A spokesman for Graham told The Daily Signal that the South Carolina senator “strongly supports a full-functioning” bank and noted that the bill passed the committee unanimously.
“If the French, Chinese, and others want to shut down their export banks and credit agencies, we’ll do the same,” spokesman Kevin Bishop said. “But until then, we aren’t going to unilaterally disarm. We need [the] Ex-Im Bank up and running to ensure American manufacturers and American workers are on a level playing field in the international marketplace.”
Republican leaders in the House and Senate are working to pass 12 individual appropriations bills, but with the number of working days left dwindling, reports indicate lawmakers could pass an omnibus spending bill for 2017 in December.
If the omnibus spending bill includes changes to Ex-Im’s quorum, it would likely set up a showdown between conservatives who oppose the bank and its Republican supporters.
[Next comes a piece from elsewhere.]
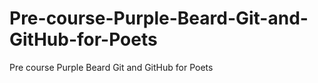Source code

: # Pre-course-Purple-Beard-Git-and-GitHub-for-Poets
Pre course Purple Beard Git and GitHub for Poets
“Typically, if the language is included in both [Senate and House] bills, then it withstands a greater chance of making it in a final bill,” Dent said of Ex-Im language being included in an omnibus spending bill. “It should be an issue that would be agreed to. It doesn’t mean it would be automatically inserted, but I think it should be.”
“The fact its in both bills means it has a better chance of getting into the final [spending package],” he continued.
Shelby, the Senate Banking Committee staffer said, will continue to oppose nominations to Ex-Im’s board.
Dan Holler, spokesman for the lobbying group Heritage Action for America, said lawmakers are giving more power to the executive branch by approving changes to Ex-Im’s quorum requirement.
In doing so, Holler continued, Congress would be incentivizing the executive branch to avoid the confirmation process, since seats on Ex-Im’s board could remain open and the board could still approve transactions of more than $10 million.
Additionally, Holler agreed that there are reasons to be concerned about an omnibus spending package since including the language would effectively circumvent Shelby.
“We’re going to bypass a Senate committee chairman, a Republican who won a primary vote, who has the gavel because Republicans have the Senate, and we’re going to override him in a lame duck with an appropriations rider that should be a concern to the extent that this is one of those issues that percolates to the top,” Holler said. “It’s another example of why these omnibus spending bills are bad. There’s just so much packed into them, and it’s hard to know every detail.”
There are currently 30 transactions worth $20 billion awaiting board approval.
The bank sparked debate in Congress two years ago when conservative lawmakers, arguing the bank is an engine of cronyism and corporate welfare, challenged its charter renewal.
Supporters of the bank, which include Republicans and Democrats, said the institution creates jobs and helps small business compete globally.
Ex-Im’s charter expired last July, but it was revived in December.